Hidrolisi nukleotida dalam asam nukleat akan menghasilkan fosfat, gula pentosa “deoksirbosa dan ribosa” atau basa nitrogen “basa organik”. Basa nitrogen dalam asam nukleat terdiri dari 2 golongan yakni golongan purin dan golongan pirimidin. Basa purin terdiri dari adenin “A” dan guanin “G” adapun pirimidin terdiri dari timin, sitosin dan urasil.

Pada sel makhluk hidup juga terdapat turunan nukleotida yang berfungsi sebagai koenzim. Beberapa diantaranya yakni nikotinamid adenin dinukleotida, nikotinamid adenin dinukleotida fosfat, flavin mono nukelotida, flavin adenin dinukleotida dan koenzim A.

Dalam sel utamanya pada protoplasma, asam nukleat selain dapat ditemukan dalam bentuk DNA dan RNA juga dapat ditemukan ikatan nukleotida dalam bentuk lain seperti adenosine monofosfat, adenosine difosfat, adenosis trifosfat, guanosin trifosfat, timidin trifosfat, uridin trifosfat dan sitidin trifosfat.

Sekilas pemaparan mengenai fungsi protein dan asam nukleat sebagai 2 komponen kimiawi sel. Kedua komponen tersebut bersama-sama karbihidrat dan lemak sebetulnay merupakan komponen organic.
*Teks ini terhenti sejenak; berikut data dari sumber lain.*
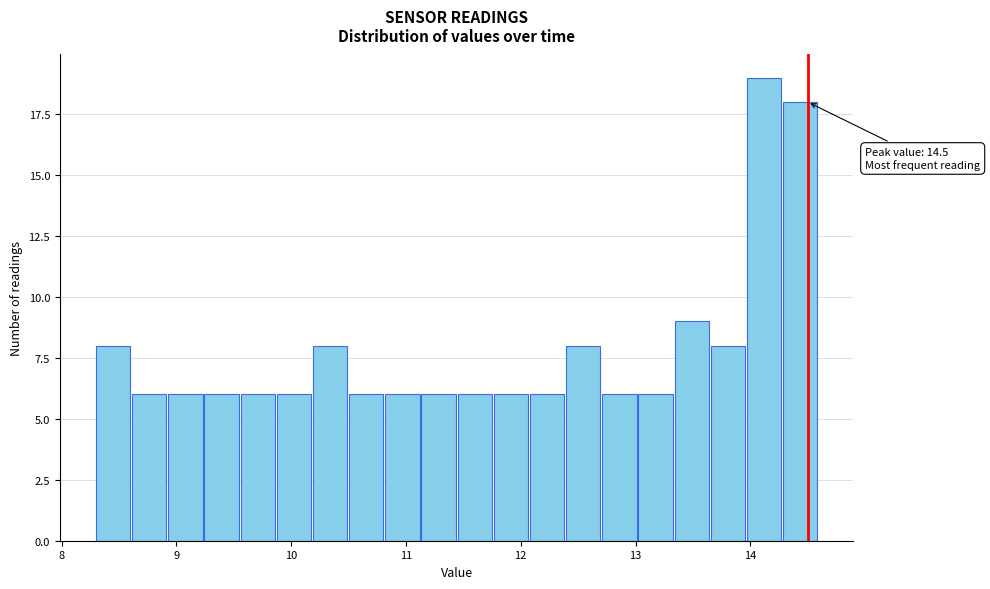

Read against the x-axis, roughly where is the centre of the tallest bar?

14.1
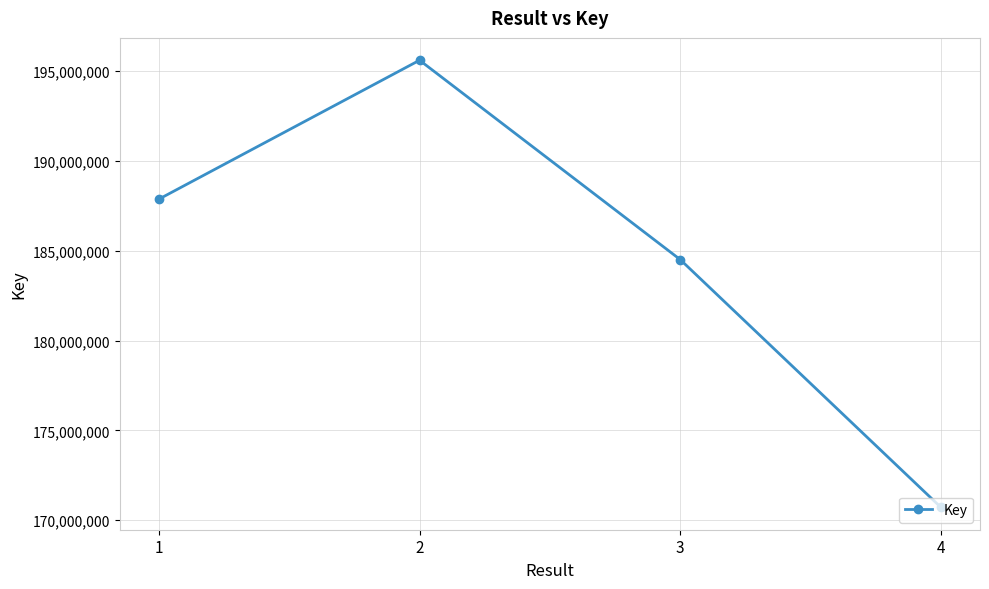

Reading left to right, extract all data points from this chart.

187872259	195606029	184506846	170711199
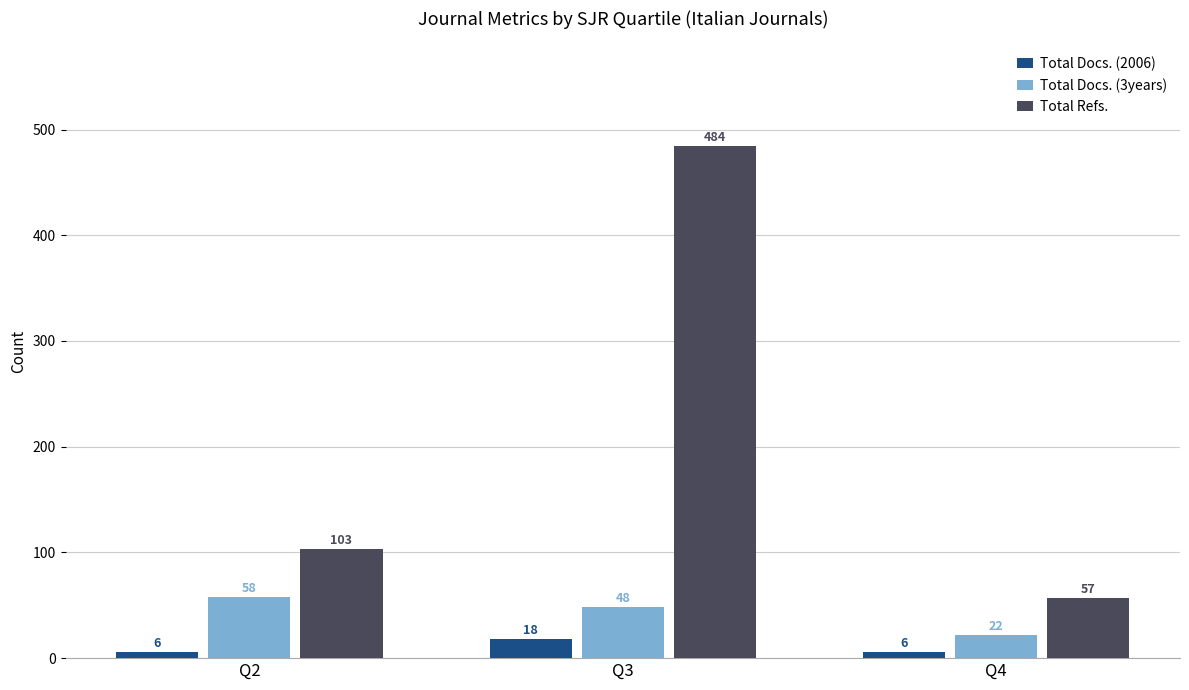

At which label is Total Docs. (3years) closest to 40?

Q3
Ada 3 komponen kimia lemak lainnya yang termasuk jenis komponen anorganik. Ketiganya antara lain air, vitamin dan mineral.

Semoga dengan adanya ulasan tersebut mengenai Protein Dan Asam Nukleat Sebagai Komponen Kimiawi Sel dapat menambah wawasan dan pengetahuan kalian semua,, terima kasih banyak atas kunjungannya.